Personal information
- Full name: Obieda Ahmad Ghazi Al-Namarnah
- Date of birth: 25 December 2004 (age 21)
- Place of birth: Irbid, Jordan
- Position: Winger

Team information
- Current team: Al-Hussein
- Number: 11

Youth career
- Kufr Jayez
- –2023: Al-Jalil

Senior career*
- Years: Team / Apps / (Gls)
- 2023–2024: Al-Jalil
- 2024–: Al-Hussein / 17 / (0)

International career^{‡}
- 2025–: Jordan U23 / 1 / (0)

= Obieda Al-Namarneh =

Jordanian footballer

Obieda Ahmad Ghazi Al-Namarnah (عبيدة النمارنة; born 25 December 2004) is a Jordanian professional footballer who plays as a winger for Jordanian Pro League club Al-Hussein.

==Club career==
===Early career===
Born in Irbid, Al-Namarneh began his youth career at Kufr Jayez, before joining Al-Jalil and rising through the club's ranks.

===Al-Jalil===
Al-Namarneh made his senior breakthrough at Al-Jalil when he helped bring his club their first win of the season against Moghayer Al-Sarhan as an 18-year-old.

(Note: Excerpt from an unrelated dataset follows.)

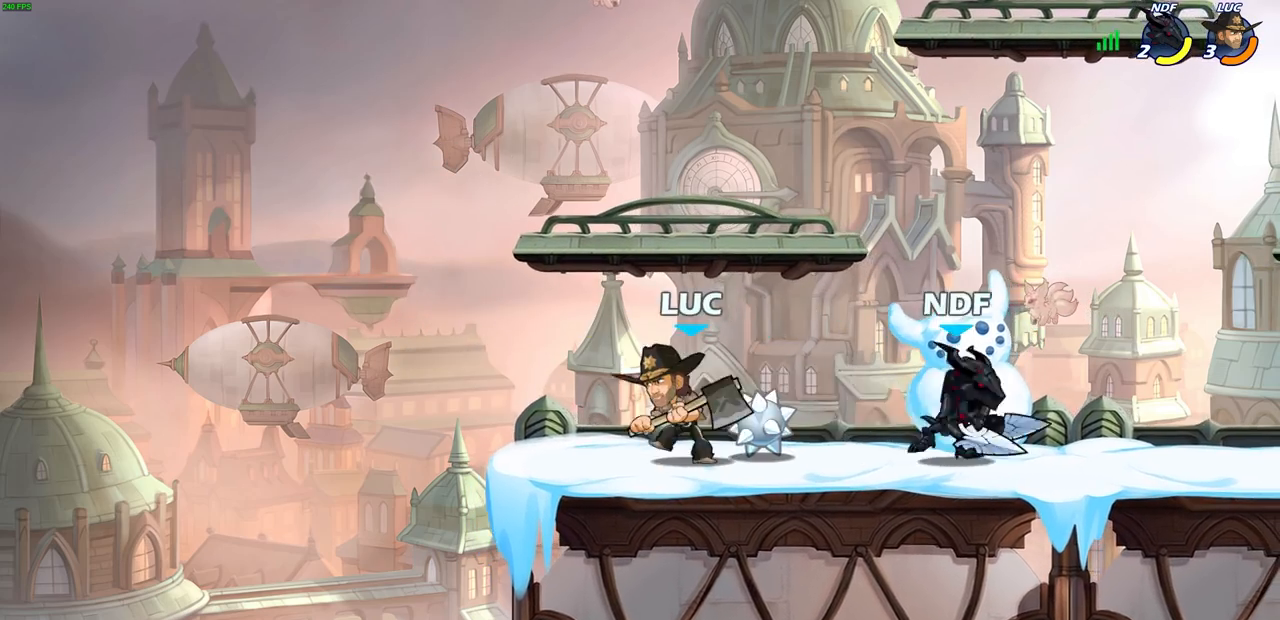
{"buttons": [], "left_stick": "center", "right_stick": "center", "events": [[17, "left_stick", "right"], [117, "left_stick", "center"], [200, "R2", "down"], [467, "R2", "up"]]}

Upon the club's relegation to the First Division League, Al-Namarneh sought to look to trial around clubs in the United Arab Emirates, to which the club would be open to selling him abroad if clubs met their demands.

===Al-Hussein===
On 26 August 2024, Al-Namarneh joined defending champions Al-Hussein on a four-year contract. On 17 February 2026, Al-Namarneh scored the winning goal for Al-Hussein during their AFC Champions League Two round of 16 second legged matchup against Esteghlal.

==International career==
On 16 March 2025, Al-Namarneh was called up to the Jordan under-23 team for the 2025 WAFF U-23 Championship held in Oman.